• [WORK TO COMPLETE] From the trading strategy article below, extract the passage from "The strategy is" up to and including "a profit opportunity.", copying it verbatim.

• [EXCERPT TO READ]
==================================================
Disclaimer: This article is for educational and informational purposes only. It does not constitute financial or investment advice. Trading forex and CFDs carries significant risk of loss. Past performance of any strategy — including backtests — does not guarantee future results. Never trade with money you cannot afford to lose.
What Is This Strategy?
Displacement Surge Runner is a pure price-action momentum-continuation strategy that uses no traditional indicators at all — no moving averages, no RSI, no ATR. Its single "indicator" is the candle itself: the strategy reads raw open, high, low, and close (OHLC) data to detect a displacement candle, a bar whose real body is dramatically larger than the recent average and that closes near its own extreme. In price-action trading, a displacement candle is widely interpreted as a footprint of strong directional conviction — the kind of decisive push that often comes from institutional order flow rather than ordinary market noise.
The strategy is designed for trending or impulsive market conditions, where momentum tends to arrive in waves: a strong push, a brief pause, and then a second push in the same direction. Rather than chasing the first surge — which can be a trap — Displacement Surge Runner waits patiently. It arms a setup after spotting the displacement bar, then looks for a shallow pullback followed by a clear continuation before committing to a trade. This "push, pause, push again" logic is what gives the strategy its name.
As a learning tool, this strategy suits traders who want to understand market structure and momentum without relying on lagging indicators. Because every decision is derived from candle geometry, studying it can sharpen your eye for reading raw price behavior. It is framed here as a strategy analysis for educational study, not as a profit opportunity.
How It Works
The strategy operates on fully-closed bars only — it evaluates the most recently completed candle once per new bar, never acting on the still-forming candle. The logic moves through three stages: arming, watching the pullback, and entering on continuation.
Arming a setup (detecting displacement):
- The strategy signals a potential setup when the just-closed candle's body is at least
BodyExpansiontimes larger than the average body of the precedingAvgBodyPeriodcandles. This identifies a sudden expansion in momentum. - The candle must also show conviction: its close must sit near the extreme it pushed toward. For a bullish bar, the close-to-low distance must be at least
CloseStrengthof the total range; for a bearish bar, the high-to-close distance must clear the same threshold. A big body with a long wick is rejected. - A qualifying bullish candle arms a long setup; a qualifying bearish candle arms a short setup. The strategy records the displacement bar's high, low, and midpoint as reference levels.
Watching the pullback:
- Once armed, the strategy watches subsequent candles for a shallow pullback that respects the displacement. For a long, price must hold above the displacement candle's midpoint; for a short, it must stay below the midpoint.
- If the pullback goes too deep — a long setup's candle dips its low below the midpoint, or a short setup's candle pokes its high above the midpoint — the strategy interprets momentum as failed and disarms the setup with no trade taken.
==================================================
• [DATA PROVIDED]
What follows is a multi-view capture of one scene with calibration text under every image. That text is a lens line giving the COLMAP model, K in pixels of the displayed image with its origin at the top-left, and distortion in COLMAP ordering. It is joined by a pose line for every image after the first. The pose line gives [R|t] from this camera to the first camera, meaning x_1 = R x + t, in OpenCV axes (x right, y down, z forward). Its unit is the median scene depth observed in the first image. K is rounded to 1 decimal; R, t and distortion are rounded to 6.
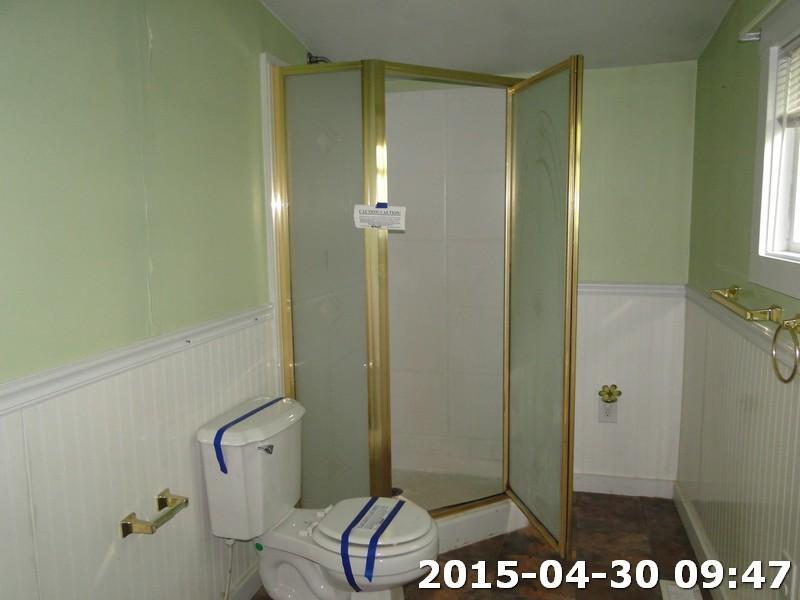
lens RADIAL K [[644.2, 0, 397.0], [0, 644.2, 299.0], [0, 0, 1]] dist [-0.025257, -0.012183]
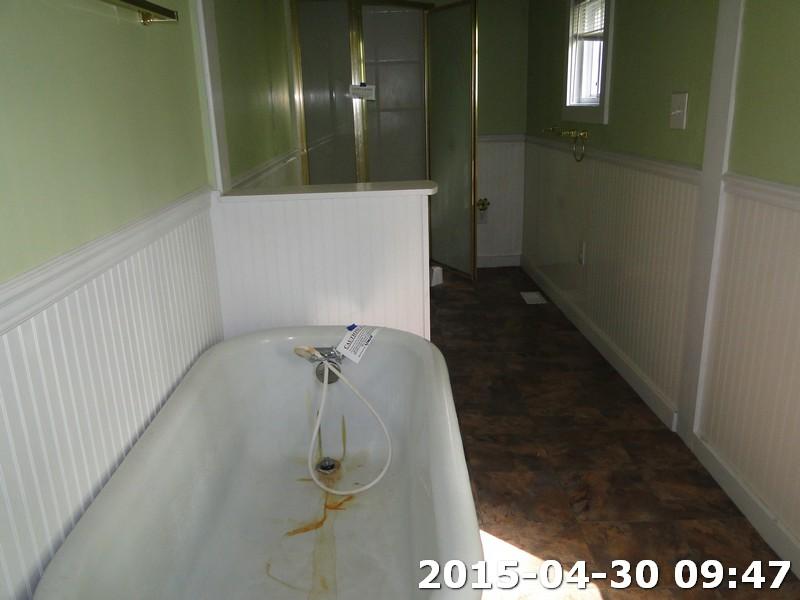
lens RADIAL K [[644.2, 0, 401.3], [0, 644.2, 300.7], [0, 0, 1]] dist [-0.025257, -0.012183]
pose [[0.959687, -0.098920, 0.263087, -0.414685], [0.055002, 0.984020, 0.169350, 0.127705], [-0.275635, -0.148053, 0.949792, -0.686578]]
==================================================
• [RESULT OF THE TASK]
The strategy is designed for trending or impulsive market conditions, where momentum tends to arrive in waves: a strong push, a brief pause, and then a second push in the same direction. Rather than chasing the first surge — which can be a trap — Displacement Surge Runner waits patiently. It arms a setup after spotting the displacement bar, then looks for a shallow pullback followed by a clear continuation before committing to a trade. This "push, pause, push again" logic is what gives the strategy its name.
As a learning tool, this strategy suits traders who want to understand market structure and momentum without relying on lagging indicators. Because every decision is derived from candle geometry, studying it can sharpen your eye for reading raw price behavior. It is framed here as a strategy analysis for educational study, not as a profit opportunity.